Let's say your company is an industrial supplier of metal brackets for construction. You have one main manufacturer that you buy about 90% of your products from, and they suddenly and surprisingly go out of business. This is certainly completely unrelated to IT. But, your Risk Management plan will have covered this, and your Business Continuity plan would have steps you can take before and after such an event, such as having insurance to cover such an interruption, alternate albeit inferior manufacturers to fill orders (with higher prices or shipping fees), or transitioning your business to sell other kinds of products, like maybe paper and office supplies.

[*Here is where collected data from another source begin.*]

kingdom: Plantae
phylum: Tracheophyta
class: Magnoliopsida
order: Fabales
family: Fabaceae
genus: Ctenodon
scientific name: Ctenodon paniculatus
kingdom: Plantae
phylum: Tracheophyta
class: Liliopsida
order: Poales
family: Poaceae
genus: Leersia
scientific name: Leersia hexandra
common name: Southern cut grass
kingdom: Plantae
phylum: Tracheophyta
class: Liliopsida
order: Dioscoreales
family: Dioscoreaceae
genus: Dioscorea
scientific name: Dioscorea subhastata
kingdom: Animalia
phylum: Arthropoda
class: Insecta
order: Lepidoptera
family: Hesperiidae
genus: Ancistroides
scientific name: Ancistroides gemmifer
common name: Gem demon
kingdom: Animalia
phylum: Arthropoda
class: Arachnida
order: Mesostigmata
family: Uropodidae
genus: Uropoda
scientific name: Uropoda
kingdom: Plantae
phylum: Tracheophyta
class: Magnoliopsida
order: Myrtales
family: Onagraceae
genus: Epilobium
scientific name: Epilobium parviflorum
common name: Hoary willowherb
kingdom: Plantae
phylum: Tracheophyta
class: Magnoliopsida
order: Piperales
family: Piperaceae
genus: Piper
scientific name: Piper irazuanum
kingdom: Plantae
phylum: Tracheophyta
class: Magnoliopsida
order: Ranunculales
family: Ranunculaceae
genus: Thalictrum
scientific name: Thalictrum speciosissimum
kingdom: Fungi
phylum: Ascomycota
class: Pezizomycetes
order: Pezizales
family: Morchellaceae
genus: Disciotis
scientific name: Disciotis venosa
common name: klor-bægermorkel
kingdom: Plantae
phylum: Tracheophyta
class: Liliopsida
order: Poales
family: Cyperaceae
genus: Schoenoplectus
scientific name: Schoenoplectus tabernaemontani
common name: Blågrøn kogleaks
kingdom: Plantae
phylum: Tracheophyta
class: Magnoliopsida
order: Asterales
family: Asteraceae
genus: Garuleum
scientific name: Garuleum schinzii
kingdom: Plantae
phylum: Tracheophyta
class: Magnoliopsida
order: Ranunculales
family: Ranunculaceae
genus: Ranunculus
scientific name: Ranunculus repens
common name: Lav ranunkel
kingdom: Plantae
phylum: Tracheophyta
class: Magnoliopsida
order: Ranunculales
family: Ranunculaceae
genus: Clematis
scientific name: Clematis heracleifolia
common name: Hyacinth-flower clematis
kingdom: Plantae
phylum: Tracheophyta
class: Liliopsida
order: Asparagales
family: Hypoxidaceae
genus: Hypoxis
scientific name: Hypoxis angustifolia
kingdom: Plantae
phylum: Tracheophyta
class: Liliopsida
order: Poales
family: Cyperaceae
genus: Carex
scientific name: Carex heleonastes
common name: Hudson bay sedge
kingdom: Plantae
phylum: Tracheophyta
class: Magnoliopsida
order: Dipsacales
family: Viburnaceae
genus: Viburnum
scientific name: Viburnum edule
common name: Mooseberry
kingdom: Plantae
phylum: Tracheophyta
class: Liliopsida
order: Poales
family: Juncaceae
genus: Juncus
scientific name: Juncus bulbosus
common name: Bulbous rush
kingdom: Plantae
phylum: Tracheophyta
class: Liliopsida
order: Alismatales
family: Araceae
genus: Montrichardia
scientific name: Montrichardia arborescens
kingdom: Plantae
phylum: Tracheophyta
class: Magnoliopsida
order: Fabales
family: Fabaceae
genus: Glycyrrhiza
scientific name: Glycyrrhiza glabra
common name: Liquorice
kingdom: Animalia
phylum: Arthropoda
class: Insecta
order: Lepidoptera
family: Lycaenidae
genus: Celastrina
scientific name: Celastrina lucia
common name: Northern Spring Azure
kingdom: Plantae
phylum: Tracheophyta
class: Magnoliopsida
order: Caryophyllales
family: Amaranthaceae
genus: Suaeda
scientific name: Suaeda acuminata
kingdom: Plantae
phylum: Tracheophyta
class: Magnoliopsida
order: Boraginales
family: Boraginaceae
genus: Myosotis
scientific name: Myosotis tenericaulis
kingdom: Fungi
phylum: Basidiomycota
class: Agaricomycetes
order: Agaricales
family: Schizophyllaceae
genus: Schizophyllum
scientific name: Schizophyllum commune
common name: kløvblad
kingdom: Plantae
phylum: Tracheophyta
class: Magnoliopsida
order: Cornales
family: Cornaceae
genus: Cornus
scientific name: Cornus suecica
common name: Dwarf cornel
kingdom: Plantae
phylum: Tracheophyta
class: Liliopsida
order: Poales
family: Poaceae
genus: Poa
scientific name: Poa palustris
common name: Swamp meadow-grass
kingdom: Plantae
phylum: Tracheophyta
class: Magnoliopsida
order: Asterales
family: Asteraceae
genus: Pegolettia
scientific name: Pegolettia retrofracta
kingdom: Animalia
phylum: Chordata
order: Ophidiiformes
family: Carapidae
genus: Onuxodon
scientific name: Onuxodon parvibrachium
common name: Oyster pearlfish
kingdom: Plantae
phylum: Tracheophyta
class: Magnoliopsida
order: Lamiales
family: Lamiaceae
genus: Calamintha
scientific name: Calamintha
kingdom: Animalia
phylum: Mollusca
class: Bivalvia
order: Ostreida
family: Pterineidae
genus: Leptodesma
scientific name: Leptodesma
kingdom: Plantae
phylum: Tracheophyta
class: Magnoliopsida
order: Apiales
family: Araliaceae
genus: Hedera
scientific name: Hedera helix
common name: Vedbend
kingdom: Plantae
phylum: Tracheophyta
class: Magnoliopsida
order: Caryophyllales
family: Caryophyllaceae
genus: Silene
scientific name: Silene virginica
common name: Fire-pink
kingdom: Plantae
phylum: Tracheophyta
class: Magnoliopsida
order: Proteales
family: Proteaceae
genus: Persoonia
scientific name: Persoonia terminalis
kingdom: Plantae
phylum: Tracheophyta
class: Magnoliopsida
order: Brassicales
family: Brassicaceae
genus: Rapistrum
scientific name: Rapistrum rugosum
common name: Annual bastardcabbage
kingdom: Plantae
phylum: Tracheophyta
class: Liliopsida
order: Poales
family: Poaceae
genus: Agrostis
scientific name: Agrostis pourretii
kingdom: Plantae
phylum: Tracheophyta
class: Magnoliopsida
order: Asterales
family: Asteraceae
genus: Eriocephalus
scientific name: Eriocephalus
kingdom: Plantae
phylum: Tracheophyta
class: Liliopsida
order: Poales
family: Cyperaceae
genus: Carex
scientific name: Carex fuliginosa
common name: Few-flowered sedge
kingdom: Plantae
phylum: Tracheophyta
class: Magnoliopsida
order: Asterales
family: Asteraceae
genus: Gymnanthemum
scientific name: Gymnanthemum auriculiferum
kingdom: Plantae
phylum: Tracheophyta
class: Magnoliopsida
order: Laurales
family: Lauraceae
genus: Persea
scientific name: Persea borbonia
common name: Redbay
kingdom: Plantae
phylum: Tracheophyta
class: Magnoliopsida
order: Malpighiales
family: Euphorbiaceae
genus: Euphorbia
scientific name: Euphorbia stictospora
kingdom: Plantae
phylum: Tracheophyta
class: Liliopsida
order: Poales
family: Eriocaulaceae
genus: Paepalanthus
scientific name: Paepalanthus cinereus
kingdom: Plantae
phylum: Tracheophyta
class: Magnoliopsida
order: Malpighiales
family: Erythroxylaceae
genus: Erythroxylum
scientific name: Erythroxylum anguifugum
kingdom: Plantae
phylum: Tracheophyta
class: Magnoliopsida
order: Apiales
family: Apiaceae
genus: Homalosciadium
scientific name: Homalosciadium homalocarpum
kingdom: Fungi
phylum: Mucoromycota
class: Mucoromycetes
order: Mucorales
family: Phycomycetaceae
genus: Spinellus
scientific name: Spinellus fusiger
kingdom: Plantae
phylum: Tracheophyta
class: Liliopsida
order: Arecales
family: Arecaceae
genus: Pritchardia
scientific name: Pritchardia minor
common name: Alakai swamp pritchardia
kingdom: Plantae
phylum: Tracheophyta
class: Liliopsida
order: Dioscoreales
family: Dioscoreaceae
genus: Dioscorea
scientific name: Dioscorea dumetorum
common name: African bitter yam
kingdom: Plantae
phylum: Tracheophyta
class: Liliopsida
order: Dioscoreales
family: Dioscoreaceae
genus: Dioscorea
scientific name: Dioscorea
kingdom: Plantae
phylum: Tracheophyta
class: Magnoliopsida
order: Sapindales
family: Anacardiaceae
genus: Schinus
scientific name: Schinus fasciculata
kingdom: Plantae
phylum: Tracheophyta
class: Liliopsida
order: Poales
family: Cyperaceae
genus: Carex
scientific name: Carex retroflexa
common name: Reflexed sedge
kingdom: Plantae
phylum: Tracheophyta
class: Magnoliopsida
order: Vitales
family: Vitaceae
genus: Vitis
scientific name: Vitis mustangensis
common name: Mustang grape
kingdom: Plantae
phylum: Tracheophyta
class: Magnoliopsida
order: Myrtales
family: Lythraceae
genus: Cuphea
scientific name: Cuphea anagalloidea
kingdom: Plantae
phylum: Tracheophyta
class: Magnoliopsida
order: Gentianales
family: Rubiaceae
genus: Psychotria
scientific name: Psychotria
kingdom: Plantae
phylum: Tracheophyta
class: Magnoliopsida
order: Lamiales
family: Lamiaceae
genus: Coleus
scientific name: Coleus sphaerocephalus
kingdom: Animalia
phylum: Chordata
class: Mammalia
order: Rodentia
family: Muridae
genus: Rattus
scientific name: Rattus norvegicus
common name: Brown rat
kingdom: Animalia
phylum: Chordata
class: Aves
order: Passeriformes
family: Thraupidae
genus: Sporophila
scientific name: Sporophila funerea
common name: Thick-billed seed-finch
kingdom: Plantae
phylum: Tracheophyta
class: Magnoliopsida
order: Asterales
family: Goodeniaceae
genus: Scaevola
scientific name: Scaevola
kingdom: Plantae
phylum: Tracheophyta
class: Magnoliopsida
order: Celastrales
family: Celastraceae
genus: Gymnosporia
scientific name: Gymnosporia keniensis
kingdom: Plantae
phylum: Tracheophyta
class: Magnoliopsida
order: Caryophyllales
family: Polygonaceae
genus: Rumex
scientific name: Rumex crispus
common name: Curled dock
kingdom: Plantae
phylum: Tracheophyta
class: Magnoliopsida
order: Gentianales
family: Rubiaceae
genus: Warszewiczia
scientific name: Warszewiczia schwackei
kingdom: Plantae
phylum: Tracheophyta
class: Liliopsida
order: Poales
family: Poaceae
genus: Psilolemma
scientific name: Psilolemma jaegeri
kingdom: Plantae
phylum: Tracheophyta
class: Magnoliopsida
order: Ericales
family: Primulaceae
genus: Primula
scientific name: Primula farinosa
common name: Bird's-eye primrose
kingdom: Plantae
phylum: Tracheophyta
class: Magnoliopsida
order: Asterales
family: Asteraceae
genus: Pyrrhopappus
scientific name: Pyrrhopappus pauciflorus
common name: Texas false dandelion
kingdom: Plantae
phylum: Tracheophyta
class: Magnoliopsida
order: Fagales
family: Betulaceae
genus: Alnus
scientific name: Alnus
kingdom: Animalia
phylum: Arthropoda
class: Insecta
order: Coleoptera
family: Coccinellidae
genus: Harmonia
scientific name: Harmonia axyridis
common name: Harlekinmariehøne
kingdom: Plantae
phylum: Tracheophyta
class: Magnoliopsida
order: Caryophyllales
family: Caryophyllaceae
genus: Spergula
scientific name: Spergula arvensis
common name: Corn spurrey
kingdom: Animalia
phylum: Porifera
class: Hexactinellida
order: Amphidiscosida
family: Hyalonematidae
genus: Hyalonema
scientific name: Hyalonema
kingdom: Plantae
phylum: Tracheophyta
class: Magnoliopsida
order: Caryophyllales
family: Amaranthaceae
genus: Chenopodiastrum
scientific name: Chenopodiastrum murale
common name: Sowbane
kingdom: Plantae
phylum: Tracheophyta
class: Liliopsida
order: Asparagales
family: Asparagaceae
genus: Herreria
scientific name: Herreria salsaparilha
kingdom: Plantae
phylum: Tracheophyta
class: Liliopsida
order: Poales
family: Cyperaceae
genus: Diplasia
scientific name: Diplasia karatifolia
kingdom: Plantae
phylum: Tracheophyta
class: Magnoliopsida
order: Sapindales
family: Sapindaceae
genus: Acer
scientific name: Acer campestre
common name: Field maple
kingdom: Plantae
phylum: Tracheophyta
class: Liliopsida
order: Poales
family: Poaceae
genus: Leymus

Finally, one of the more grim aspects of Business Continuity planning is dealing with the potential death or long-term disability of executives and employees. This is conceptually different from everything else on this page, and intuitively it might seem like concern for humanity and healing would take precedence over business and profits, especially in the case of something truly hideous like a mass-murder. But, the best way to ensure compassionate handling is to plan in advance what you can plan for, so that losses from preventable business failures don't add to the misery. Especially in the case of a partnership or similar small business, where each individual's continuous industry and skill are indispensible, it would show disrespect to the lost to let everything he worked for go to waste, and not have had a plan to give his share of what you built together, whether the business continues or not, to his family.
Let's not describe a graphic example here. Suffice to say that key individuals and key groups of individuals should be identified during Risk Management, and the business impact of their loss measured, to identify those who are critical to the operation of the business, so you can make a plan. Of course, cooperation and understanding from partners and customers may certainly be considered when devising your response to the untimely demise of key personnel.